%%

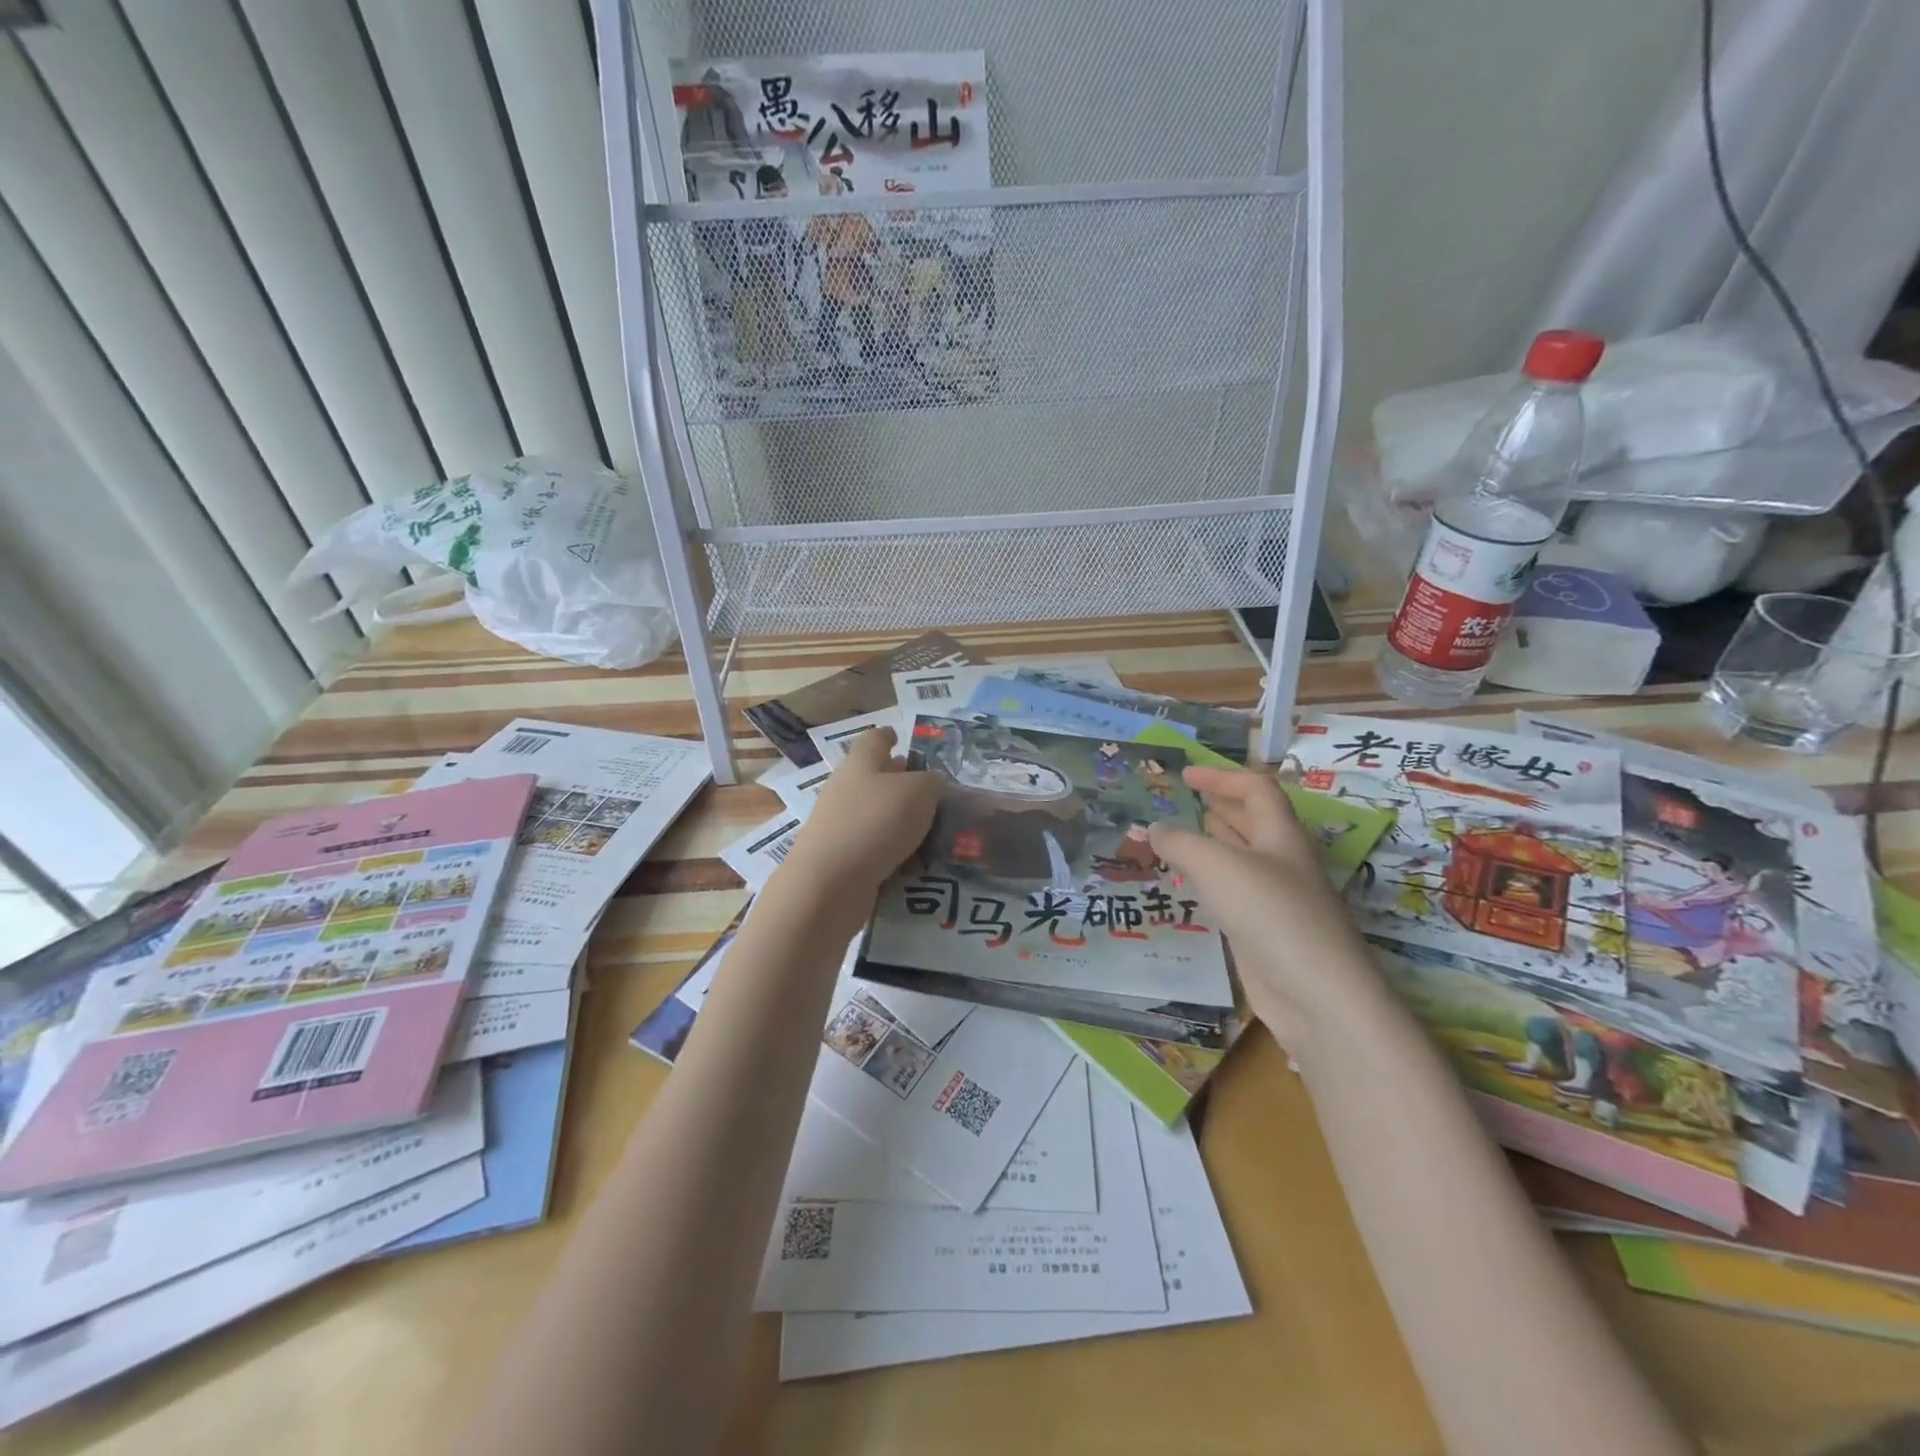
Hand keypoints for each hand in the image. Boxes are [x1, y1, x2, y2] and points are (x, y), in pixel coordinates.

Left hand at [780, 728, 940, 901]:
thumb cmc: (876, 822)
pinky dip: (887, 844)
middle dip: (895, 777)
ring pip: (870, 809)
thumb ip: (931, 782)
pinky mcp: (837, 856)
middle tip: (923, 785)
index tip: (898, 736)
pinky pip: (869, 842)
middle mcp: (844, 787)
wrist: (830, 882)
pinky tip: (909, 855)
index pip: (873, 739)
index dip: (887, 735)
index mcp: (861, 762)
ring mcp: (836, 823)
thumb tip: (931, 781)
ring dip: (893, 813)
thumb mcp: (919, 792)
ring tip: (924, 823)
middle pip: (870, 774)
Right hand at [1150, 765, 1384, 1046]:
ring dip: (1212, 842)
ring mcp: (1276, 899)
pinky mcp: (1265, 932)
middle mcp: (1282, 861)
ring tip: (1178, 836)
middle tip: (1182, 801)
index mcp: (1281, 835)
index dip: (1222, 777)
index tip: (1185, 775)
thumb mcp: (1217, 866)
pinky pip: (1233, 893)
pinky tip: (1190, 884)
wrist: (1317, 995)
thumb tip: (1155, 828)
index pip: (1256, 790)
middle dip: (1219, 806)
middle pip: (1252, 821)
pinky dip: (1209, 880)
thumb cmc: (1271, 913)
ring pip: (1241, 858)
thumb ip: (1180, 842)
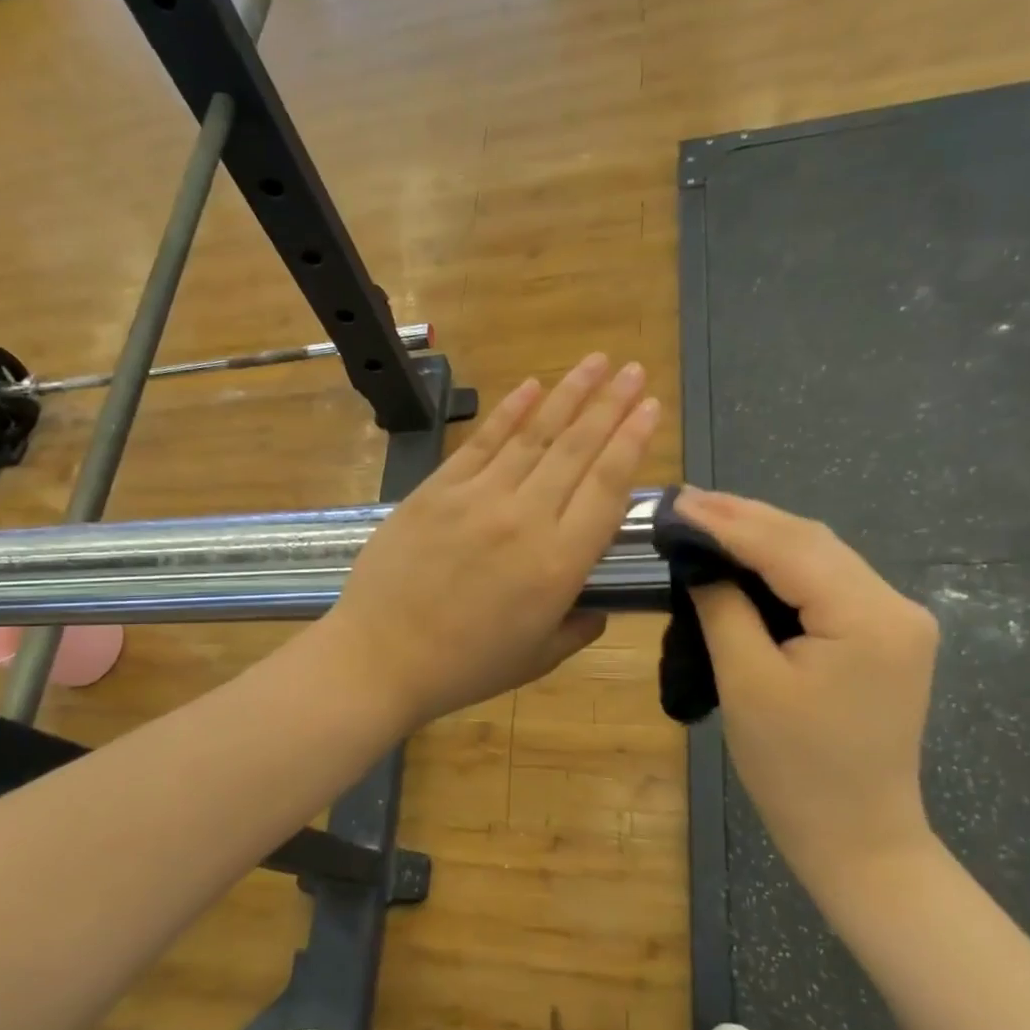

%%

▸ What is expected
Where the data above reaches the line holding "wrist: (830, 882)", begin printing, and stop after the line holding "middle pip: (870, 774)". Each line must be reproduced exactly, with nothing else added.

▸ Your response
wrist: (830, 882)
pinky tip: (909, 855)
index pip: (873, 739)
index dip: (887, 735)
index mcp: (861, 762)
ring mcp: (836, 823)
thumb tip: (931, 781)
ring dip: (893, 813)
thumb mcp: (919, 792)
ring tip: (924, 823)
middle pip: (870, 774)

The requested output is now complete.